I think distant reading in this case shows the faults that were made while making the declaration. For example, it seems that words that would be more close related with independence are subordinate, like “equal” and “liberty”. It’s odd that there is more emphasis on government, in general, than the people.

Screenshot (18)

(N-gram of the two most popular words in The Declaration of Independence)

“government” had a high amount of usage in literary text in the early 19th century, most likely because of the forming of the United States. However after lacking in importance, it became relevant again throughout the 1920’s to the 1970’s. I would assume this is because of the presence of the government in WWII, the Vietnam War, the civil rights movement and many more. There were a plethora of issues during this time that the government had taken action. Once again, after the 1970’s the usage of “government” declined. This could possibly be because there were no major issues that the government was involved in after 1970, except for in 2001 when the World Trade Center was under attack – the N-gram shows a small peak at 2000-2001.

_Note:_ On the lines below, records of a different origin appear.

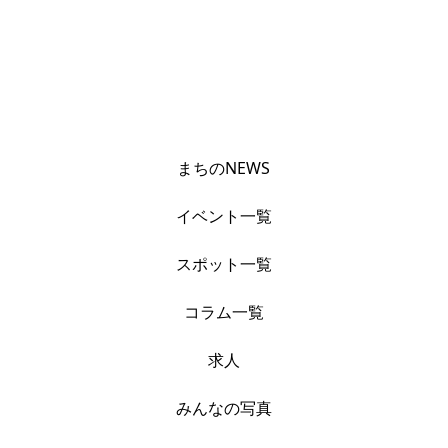
まちのNEWS
イベント一覧
スポット一覧
コラム一覧
求人
みんなの写真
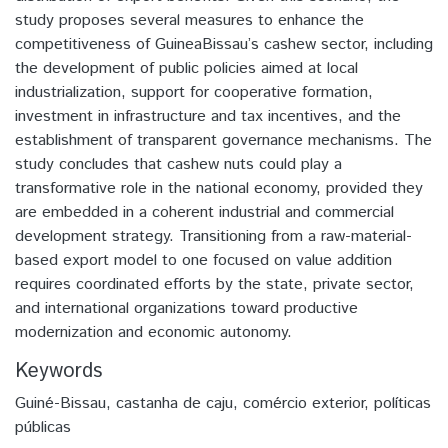
study proposes several measures to enhance the
competitiveness of GuineaBissau’s cashew sector, including
the development of public policies aimed at local
industrialization, support for cooperative formation,
investment in infrastructure and tax incentives, and the
establishment of transparent governance mechanisms. The
study concludes that cashew nuts could play a
transformative role in the national economy, provided they
are embedded in a coherent industrial and commercial
development strategy. Transitioning from a raw-material-
based export model to one focused on value addition
requires coordinated efforts by the state, private sector,
and international organizations toward productive
modernization and economic autonomy.
Keywords
Guiné-Bissau
,
castanha de caju
,
comércio exterior
,
políticas
públicas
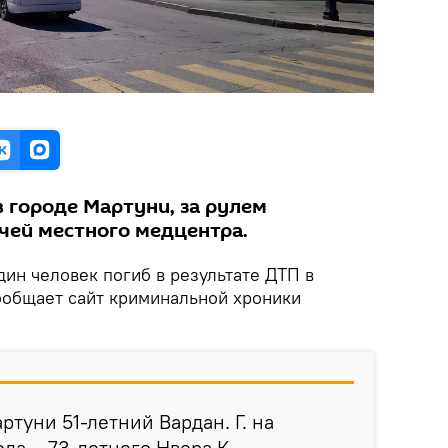
 городе Мартуни, за рулем
ачей местного медцентра.
Один человек погиб в результате ДТП в
сообщает сайт криминальной хроники
артуни 51-летний Вардан. Г. на
да – 73-летнего Нвера К.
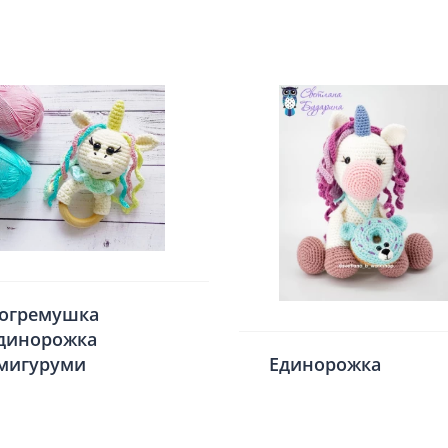
огремушка
динорожка
мигуруми
Единорожка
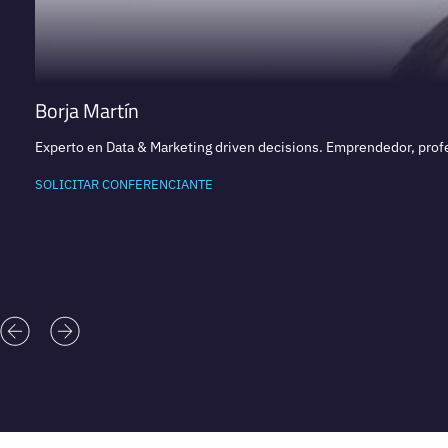
Borja Martín
Experto en Data & Marketing driven decisions. Emprendedor, profe
SOLICITAR CONFERENCIANTE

“powers” is another problematic word because the literary texts could refer to “super natural powers,” etc. instead of government or the people’s powers. In fact, it is unclear whether “powers” refers to the government or people when looking at the wordle.

Extra Credit

The prosodic elements that the author shows on the site illustrate the emotional state of the MLK, but also shows the form of the utterances (question, commands, statements, etc.). It also exemplifies the way in which MLK discusses his points using beautiful metaphors. It is almost as if he sets up a metaphorical framework to make his points.

The use of his metaphors adds a lot of hidden emotion and thought-provoking ideas. It uncovers a great deal of Dr. King’s intellectual process during his writing/thinking process.

He is a mastermind at forming conceptual ideas beautifully and transmitting them to his audience with extraordinary emotion.